Souvent réduit à un simple rôle de commercial, le Délégué médical en Afrique occupe pourtant une place centrale dans le système de santé. Entre expertise scientifique et enjeux industriels, ce maillon clé de l’information médicale souffre d’un manque de reconnaissance qui fragilise la pratique de soins.
Le Délégué médical (DM) n’est pas un simple vendeur de boîtes. Dans les couloirs des hôpitaux et les cabinets de ville, il est celui qui apporte la science au chevet de la prescription. Son rôle ? Assurer la circulation des données actuelles sur les molécules, qu’il s’agisse de nouveautés ou de médicaments éprouvés.
Pourtant, une ombre plane sur la profession. Mal comprendre ce métier, c’est briser la chaîne de transmission entre l’industrie pharmaceutique et le prescripteur. En Afrique, la confusion entre commerce et santé brouille les pistes.
Le Délégué médical (DM) ou visiteur médical (VM) est un expert de santé avant tout. Il porte une parole scientifique auprès des professeurs, médecins, infirmiers et pharmaciens. Sans lui, la mise à jour des pratiques médicales perd de sa fluidité.
Comprendre l’origine du métier et le rôle clé du Délégué médical en Afrique dans l’information médicale

Pour saisir cette situation, il faut revenir à l’origine du métier. Le Délégué médical, également appelé visiteur médical (VM/DM), est un représentant des laboratoires pharmaceutiques, chargé de promouvoir leurs médicaments auprès des professionnels de santé.
L’objectif du Délégué médical est d’informer les prescripteurs sur les avantages et l’utilisation des produits, tout en assurant la présence de son laboratoire sur un marché concurrentiel.
À ses débuts, le Délégué médical était essentiellement un agent des laboratoires étrangers. Les ministères de la Santé ne percevaient pas encore la nécessité d’encadrer cette activité. Si la fonction a une dimension commerciale, elle repose avant tout sur des connaissances scientifiques et médicales solides.
Le Délégué médical transmet des informations sur les médicaments existants, les nouveaux produits arrivant sur le marché, ainsi que sur leur utilisation quotidienne.
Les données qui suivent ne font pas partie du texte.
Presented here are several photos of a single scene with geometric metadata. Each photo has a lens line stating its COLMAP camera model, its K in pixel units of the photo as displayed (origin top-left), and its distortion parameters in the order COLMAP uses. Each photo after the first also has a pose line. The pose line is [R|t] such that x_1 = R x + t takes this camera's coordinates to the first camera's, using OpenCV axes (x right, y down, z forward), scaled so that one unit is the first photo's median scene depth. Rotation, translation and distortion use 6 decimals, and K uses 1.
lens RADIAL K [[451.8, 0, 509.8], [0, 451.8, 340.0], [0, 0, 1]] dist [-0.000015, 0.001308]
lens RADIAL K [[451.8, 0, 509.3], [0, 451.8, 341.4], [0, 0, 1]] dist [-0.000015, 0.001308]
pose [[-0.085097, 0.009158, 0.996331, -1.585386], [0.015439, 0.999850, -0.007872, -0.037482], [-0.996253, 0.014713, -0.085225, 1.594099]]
Il s’adresse à tous les niveaux de professionnels de santé : professeurs, médecins, infirmiers, sages-femmes et pharmaciens. C’est un métier de la santé à part entière, qui mérite reconnaissance et respect.
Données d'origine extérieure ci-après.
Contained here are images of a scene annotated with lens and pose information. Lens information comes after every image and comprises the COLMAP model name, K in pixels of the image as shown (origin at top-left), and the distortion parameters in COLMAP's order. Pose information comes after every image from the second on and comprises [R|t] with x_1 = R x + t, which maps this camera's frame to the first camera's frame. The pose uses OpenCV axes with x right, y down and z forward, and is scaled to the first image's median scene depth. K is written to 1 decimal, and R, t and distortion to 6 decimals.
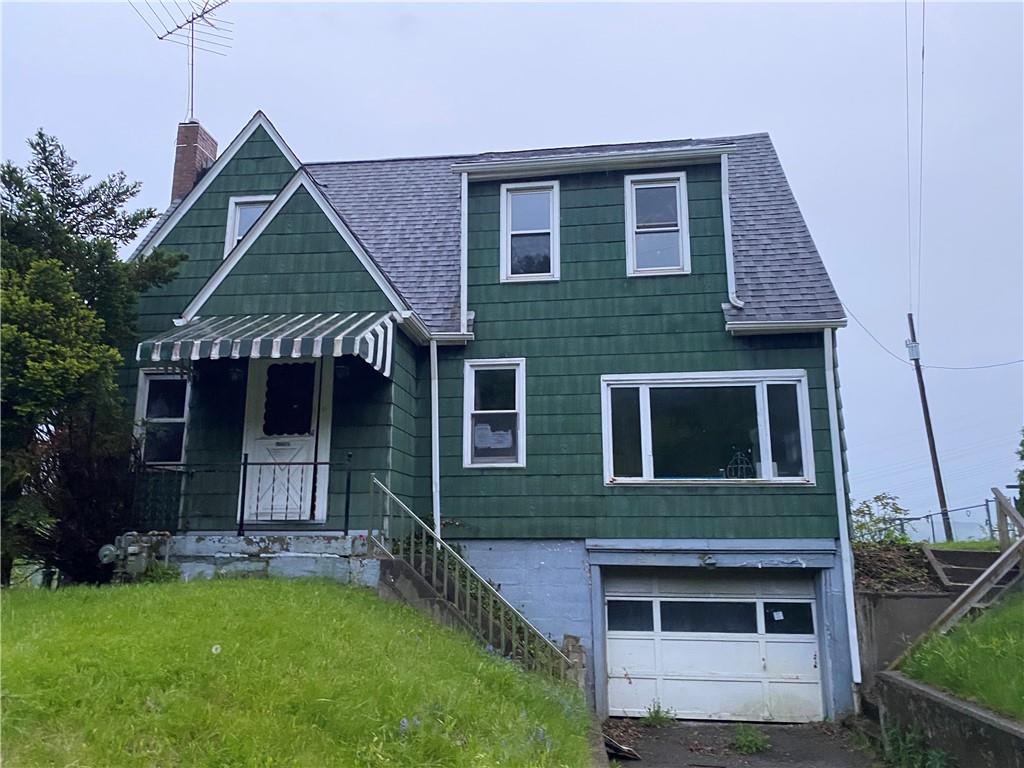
lens RADIAL K [[765.7, 0, 508.6], [0, 765.7, 383.9], [0, 0, 1]] dist [-0.006463, -0.013884]
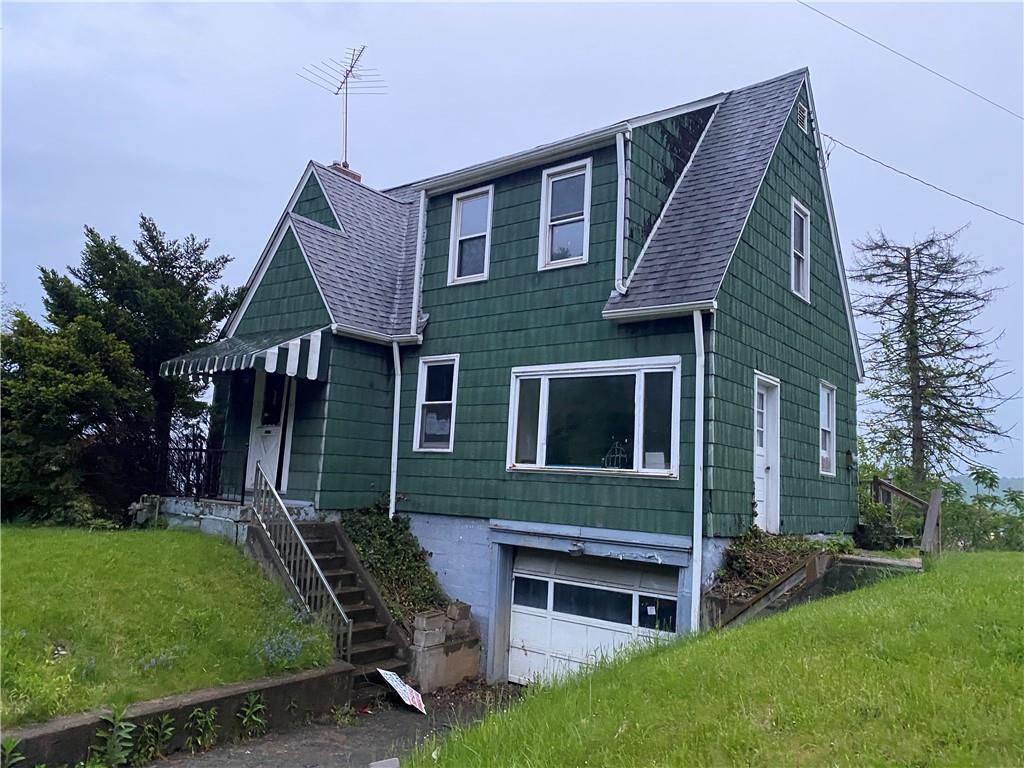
lens RADIAL K [[765.7, 0, 504.9], [0, 765.7, 382.8], [0, 0, 1]] dist [-0.006463, -0.013884]
pose [[0.859014, -0.025085, -0.511337, 0.667688], [0.052939, 0.997797, 0.039985, -0.033836], [0.509207, -0.061417, 0.858450, 0.079799]]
Le vide académique, terreau de la banalisation

Le constat est amer. Le mépris des autorités de tutelle alimente la méconnaissance du secteur. Alors que les soignants bénéficient de cursus stricts, aucune école nationale d’État ne forme les futurs délégués médicaux. La formation est laissée au privé, sans ligne pédagogique harmonisée ni contrainte technique réelle.
Cette absence de cadre régulateur dilue les compétences. Aujourd’hui, le métier subit une banalisation inquiétante. Privés de repères déontologiques forts, certains acteurs s’égarent dans des transactions purement financières. Le profit prend alors le pas sur l’éthique, sacrifiant la dignité d’une profession pourtant essentielle à l’équilibre du monde médical.
* Cet article fait partie d’une série dédiée à la découverte du métier de Délégué médical en Afrique, pour mieux comprendre son rôle stratégique dans le système de santé.